The apartment has no heat. No lights. No hot water. No telephone. The elevator to the sixth floor is broken. I trudge up the steps in the dark, hoping not to trip on anything. Ice and snow under broken windows. Inside, I light a candle and watch breath in front of my face as I eat cold Korean salad with bread in blackness. Alone. Don't want to complain, because this is something I elected to do. The students were quiet again today, contrary and reticent, resisting my suggestions for discussion topics. We were cold. Is this self pity? I don't like it. It makes me feel petty. Pity is a polluted emotion in all forms and should be avoided. I stumble to the other room and sleep on mats on the floor, considering things like seasonal affective disorder and vitamin D and the sun's rays. My coastal Florida birth city, which I haven't seen in almost 15 years, has never seemed so far away. And it has never loomed so close in my mind. Bougainvillea, crotons, orchids, and palms. Lushness in green dreams of tiptoeing on sand, when we would leap barefoot from stifling car to beckoning waves. Waking to achy chill and the dull schedule of the day propped against the door whispering, "Just go back to sleep."
We emerge from oppressive gray days of perpetual cloud cover into rain that seems to want to punch life into the brown earth.
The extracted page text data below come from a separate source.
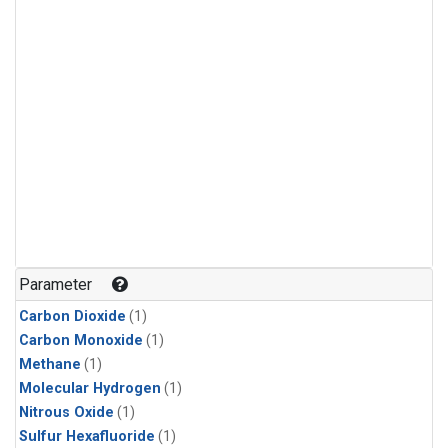
Parameter
Carbon Dioxide
(1)
Carbon Monoxide
(1)
Methane
(1)
Molecular Hydrogen
(1)
Nitrous Oxide
(1)
Sulfur Hexafluoride
(1)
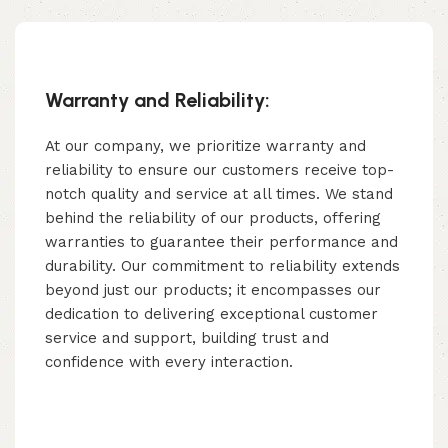
Warranty and Reliability:
At our company, we prioritize warranty and
reliability to ensure our customers receive top-
notch quality and service at all times. We stand
behind the reliability of our products, offering
warranties to guarantee their performance and
durability. Our commitment to reliability extends
beyond just our products; it encompasses our
dedication to delivering exceptional customer
service and support, building trust and
confidence with every interaction.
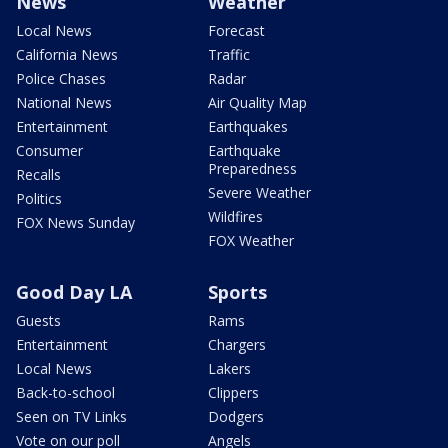
News
Weather
Local News
Forecast
California News
Traffic
Police Chases
Radar
National News
Air Quality Map
Entertainment
Earthquakes
Consumer
Earthquake
Preparedness
Recalls
Severe Weather
Politics
Wildfires
FOX News Sunday
FOX Weather
Good Day LA
Sports
Guests
Rams
Entertainment
Chargers
Local News
Lakers
Back-to-school
Clippers
Seen on TV Links
Dodgers
Vote on our poll
Angels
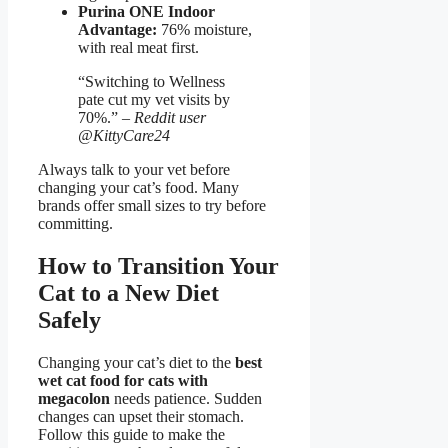
Purina ONE Indoor
Advantage:
76% moisture,
with real meat first.
“Switching to Wellness
pate cut my vet visits by
70%.” –
Reddit user
@KittyCare24
Always talk to your vet before
changing your cat’s food. Many
brands offer small sizes to try before
committing.
How to Transition Your
Cat to a New Diet
Safely
Changing your cat’s diet to the
best
wet cat food for cats with
megacolon
needs patience. Sudden
changes can upset their stomach.
Follow this guide to make the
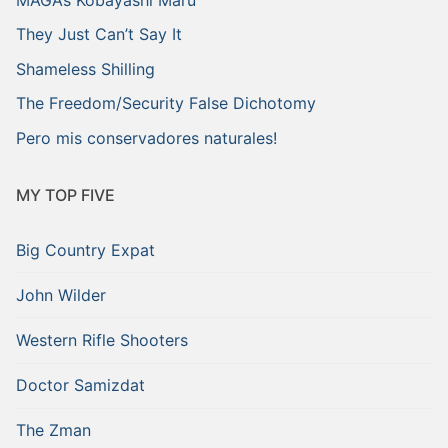
They Just Can’t Say It
Shameless Shilling
The Freedom/Security False Dichotomy
Pero mis conservadores naturales!
MY TOP FIVE
Big Country Expat
John Wilder
Western Rifle Shooters
Doctor Samizdat
The Zman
From these pummelings issue bright blossoms on trees, unkempt grass around residential streets, and the sinus-clogging pollen of rebirth. Growth! Not wanting to over-dramatize, I still can't help feeling some days like a submarine that has broken surface, dripping and gleaming in the sun. I walk outside, breathing again. My students, too, speak on love and family and future with energy I have not seen. We bond and make weekend plans to hang out at city spots. The zoo, stuffed with more four-legged animals than I've seen the whole year in this country. Russian-dubbed Hollywood action movies shown from DVD on big screens before their American release dates. A Sufi mausoleum outside the city limits. I am told to bring a cloth to tie on one of the holy trees there. We murmur wishes.
Grades in, tests given, assignments corrected, I send the students to their respective summers, armed with my e-mail address. "Write me if you have questions from your pupils." Most of them tutor on the side, a massive underground English-teaching market; supply meeting demand. They can say, "I received instruction from a native speaker." I hope it gets them a bit more than the going rate. The lazy heat makes me happy. I wake early to bright sun and want to be up and out. Midday is for walking slowly, baked and dusty. Evening in Tashkent is spent out-of-doors, sitting at cafes and following a million sidewalks to nowhere. Learn a handful of new Russian words. Read about crumbling architecture in central Asia. Occasionally, stopping midstep at an intersection: How quickly time passes. How far we have come. How little things change.